Insofar as the Minimum Nuclear Deterrent of either India or Pakistan are concerned, the word minimum is utterly misleading. The conditions that Pakistani Deterrent has to meet, willy nilly, are that it must remain at all times effective and credible. Not only that. It will have to be adequate enough in numbers to be survivable. That means there can be no upper limit on the number of weapons in this so-called Minimum Deterrent. It will have to go on being survivable after the notional first strike by the designated enemy. There is no escape from any of these conditions; in other words, Pakistan will be obliged to match in some predetermined ratio and manner all the net accretions to India’s nuclear stockpiles. That is the prescription for a continuously expanding force and shall have to be related to the kind of developments in the field taking place across the border. The expense involved is definitely beyond the capacity of Pakistan economy. It will simply not do to pretend otherwise.

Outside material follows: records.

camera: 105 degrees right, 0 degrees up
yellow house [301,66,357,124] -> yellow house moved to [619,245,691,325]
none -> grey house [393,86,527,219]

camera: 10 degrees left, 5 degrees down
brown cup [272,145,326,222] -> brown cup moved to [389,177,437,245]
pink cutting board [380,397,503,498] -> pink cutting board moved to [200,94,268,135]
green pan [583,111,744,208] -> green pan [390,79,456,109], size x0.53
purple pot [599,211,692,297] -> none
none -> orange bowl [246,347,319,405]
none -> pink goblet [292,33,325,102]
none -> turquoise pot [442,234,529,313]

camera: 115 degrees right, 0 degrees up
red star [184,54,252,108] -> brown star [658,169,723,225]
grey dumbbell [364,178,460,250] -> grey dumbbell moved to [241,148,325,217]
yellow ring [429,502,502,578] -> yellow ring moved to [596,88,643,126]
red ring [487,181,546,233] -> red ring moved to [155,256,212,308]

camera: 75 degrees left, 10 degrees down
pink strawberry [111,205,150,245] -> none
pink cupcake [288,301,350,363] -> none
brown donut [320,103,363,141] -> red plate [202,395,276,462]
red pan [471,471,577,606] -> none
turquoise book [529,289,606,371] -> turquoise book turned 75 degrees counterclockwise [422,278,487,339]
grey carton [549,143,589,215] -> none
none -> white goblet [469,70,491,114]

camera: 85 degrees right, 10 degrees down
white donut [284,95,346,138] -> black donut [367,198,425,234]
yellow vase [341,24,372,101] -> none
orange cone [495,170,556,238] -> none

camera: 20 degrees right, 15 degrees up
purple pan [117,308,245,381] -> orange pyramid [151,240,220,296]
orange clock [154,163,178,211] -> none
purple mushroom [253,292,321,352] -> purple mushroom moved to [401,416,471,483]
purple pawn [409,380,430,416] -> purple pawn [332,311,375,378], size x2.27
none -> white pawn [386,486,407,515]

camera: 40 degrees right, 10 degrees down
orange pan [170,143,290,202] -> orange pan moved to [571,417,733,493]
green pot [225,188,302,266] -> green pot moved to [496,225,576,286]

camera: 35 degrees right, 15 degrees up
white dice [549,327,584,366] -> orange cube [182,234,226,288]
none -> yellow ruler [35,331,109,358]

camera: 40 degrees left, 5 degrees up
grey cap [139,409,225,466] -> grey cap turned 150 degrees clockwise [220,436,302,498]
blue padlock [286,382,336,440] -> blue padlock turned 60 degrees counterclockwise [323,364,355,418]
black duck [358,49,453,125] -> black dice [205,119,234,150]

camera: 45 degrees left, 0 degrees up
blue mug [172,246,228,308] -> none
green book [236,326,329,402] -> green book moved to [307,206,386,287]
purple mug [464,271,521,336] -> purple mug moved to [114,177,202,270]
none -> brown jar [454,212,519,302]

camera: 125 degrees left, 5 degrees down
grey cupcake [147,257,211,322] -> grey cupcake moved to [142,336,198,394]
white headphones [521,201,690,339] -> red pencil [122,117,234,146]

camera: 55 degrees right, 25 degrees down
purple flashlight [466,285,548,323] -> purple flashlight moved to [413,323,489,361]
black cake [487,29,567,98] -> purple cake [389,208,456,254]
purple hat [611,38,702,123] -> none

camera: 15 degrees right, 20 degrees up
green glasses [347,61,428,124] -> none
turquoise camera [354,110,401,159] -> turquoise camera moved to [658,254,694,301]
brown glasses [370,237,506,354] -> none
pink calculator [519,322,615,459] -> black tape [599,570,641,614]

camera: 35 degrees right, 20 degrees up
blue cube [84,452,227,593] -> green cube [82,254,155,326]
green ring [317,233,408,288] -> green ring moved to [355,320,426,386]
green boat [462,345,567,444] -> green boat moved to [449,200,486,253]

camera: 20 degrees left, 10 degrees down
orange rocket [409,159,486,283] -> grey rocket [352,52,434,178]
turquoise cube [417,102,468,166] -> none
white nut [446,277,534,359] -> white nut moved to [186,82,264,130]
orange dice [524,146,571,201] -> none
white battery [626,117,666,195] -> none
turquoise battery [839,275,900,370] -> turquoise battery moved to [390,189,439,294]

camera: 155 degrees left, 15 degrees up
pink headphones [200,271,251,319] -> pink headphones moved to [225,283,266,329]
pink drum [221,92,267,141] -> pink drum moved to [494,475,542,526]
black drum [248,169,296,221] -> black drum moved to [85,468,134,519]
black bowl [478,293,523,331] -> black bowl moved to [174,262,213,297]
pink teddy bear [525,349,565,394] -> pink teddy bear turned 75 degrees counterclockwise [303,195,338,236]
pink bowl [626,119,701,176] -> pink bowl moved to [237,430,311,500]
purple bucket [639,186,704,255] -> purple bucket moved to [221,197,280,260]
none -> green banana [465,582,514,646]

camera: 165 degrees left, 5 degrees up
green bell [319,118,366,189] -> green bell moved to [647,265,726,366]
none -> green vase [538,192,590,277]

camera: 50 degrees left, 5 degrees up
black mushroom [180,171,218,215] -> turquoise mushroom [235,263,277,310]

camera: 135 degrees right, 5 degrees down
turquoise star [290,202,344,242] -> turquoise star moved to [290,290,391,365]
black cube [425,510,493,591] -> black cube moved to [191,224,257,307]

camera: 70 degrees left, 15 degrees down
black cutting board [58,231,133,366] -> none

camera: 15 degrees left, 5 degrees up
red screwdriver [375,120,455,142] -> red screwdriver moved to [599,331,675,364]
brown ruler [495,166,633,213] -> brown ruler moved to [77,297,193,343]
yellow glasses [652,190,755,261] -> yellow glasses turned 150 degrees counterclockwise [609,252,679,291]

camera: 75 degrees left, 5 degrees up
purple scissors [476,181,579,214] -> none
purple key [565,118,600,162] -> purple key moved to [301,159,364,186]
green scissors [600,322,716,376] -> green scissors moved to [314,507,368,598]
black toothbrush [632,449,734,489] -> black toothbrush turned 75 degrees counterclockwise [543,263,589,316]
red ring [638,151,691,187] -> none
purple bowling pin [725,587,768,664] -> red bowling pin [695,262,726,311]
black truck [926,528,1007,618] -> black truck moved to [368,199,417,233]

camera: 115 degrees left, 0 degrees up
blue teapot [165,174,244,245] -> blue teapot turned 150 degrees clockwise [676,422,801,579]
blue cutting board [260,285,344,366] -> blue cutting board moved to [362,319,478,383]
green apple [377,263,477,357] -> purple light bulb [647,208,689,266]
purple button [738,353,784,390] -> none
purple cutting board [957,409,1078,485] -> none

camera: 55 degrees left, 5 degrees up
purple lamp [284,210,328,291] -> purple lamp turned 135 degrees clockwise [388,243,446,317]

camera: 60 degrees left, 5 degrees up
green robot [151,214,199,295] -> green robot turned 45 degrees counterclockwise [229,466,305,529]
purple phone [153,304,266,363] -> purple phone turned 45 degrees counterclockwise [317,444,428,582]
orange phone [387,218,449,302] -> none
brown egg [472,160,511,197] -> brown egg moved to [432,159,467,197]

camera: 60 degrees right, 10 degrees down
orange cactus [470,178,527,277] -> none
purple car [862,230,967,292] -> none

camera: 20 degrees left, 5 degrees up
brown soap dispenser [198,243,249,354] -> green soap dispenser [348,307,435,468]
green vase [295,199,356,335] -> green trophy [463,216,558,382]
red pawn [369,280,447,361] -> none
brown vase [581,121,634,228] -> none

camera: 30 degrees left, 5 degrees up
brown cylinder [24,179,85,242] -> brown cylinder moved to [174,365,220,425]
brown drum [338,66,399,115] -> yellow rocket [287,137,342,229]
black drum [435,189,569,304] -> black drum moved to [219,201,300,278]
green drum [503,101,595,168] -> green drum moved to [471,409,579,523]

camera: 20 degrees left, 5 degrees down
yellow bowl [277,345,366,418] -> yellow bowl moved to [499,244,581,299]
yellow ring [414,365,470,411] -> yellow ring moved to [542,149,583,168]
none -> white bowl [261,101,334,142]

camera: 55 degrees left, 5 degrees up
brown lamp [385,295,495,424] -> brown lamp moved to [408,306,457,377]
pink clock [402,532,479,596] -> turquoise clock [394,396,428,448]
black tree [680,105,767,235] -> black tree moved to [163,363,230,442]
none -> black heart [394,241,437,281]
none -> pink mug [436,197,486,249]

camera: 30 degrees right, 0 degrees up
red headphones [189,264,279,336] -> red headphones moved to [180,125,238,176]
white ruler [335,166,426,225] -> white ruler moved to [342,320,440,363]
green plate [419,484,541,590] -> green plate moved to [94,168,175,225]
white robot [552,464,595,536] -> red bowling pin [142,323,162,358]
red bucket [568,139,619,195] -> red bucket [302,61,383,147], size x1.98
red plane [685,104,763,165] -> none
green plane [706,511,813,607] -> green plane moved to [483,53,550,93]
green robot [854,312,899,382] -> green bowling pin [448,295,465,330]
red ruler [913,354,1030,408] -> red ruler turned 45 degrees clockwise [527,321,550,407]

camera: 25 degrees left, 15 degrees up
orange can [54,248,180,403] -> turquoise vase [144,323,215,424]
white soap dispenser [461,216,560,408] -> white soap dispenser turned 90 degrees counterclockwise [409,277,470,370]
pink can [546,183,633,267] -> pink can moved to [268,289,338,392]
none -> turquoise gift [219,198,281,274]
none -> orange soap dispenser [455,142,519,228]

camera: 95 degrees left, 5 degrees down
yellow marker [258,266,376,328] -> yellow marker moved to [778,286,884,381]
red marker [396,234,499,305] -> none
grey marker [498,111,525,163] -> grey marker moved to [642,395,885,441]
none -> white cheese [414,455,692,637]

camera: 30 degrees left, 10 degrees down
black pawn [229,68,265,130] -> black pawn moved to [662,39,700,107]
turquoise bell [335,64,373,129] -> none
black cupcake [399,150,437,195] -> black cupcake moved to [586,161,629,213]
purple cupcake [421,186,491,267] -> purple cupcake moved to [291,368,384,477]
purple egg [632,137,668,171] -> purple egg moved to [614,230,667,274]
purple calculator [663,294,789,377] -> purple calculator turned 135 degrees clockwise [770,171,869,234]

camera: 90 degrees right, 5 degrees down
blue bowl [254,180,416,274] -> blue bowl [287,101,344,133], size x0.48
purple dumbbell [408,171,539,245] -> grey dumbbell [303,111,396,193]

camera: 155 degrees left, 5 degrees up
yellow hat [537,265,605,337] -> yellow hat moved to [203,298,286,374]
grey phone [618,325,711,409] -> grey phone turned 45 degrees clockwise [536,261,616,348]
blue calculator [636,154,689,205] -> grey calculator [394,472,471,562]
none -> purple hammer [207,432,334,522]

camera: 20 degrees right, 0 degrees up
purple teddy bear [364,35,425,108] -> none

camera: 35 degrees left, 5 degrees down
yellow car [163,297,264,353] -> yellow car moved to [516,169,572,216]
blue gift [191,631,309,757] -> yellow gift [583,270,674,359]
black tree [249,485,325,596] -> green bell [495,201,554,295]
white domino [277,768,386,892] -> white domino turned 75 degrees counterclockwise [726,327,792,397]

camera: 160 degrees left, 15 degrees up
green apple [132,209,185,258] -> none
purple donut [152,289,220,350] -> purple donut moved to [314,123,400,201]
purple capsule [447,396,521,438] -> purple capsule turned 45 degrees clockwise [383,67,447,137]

If Pakistanis have to avoid foreigners imposing unpleasant decisions at times of its utter vulnerability through financial weakness and inability to match Indian resources, they have to find ways of doing things in a manner that does not involve seeking alms for surviving as a viable state and the economy. If matters are allowed to drift, Pakistanis will have to do much of what the creditors demand. Might it not be better to foresee what is coming and avoid courses of action that would be unviable?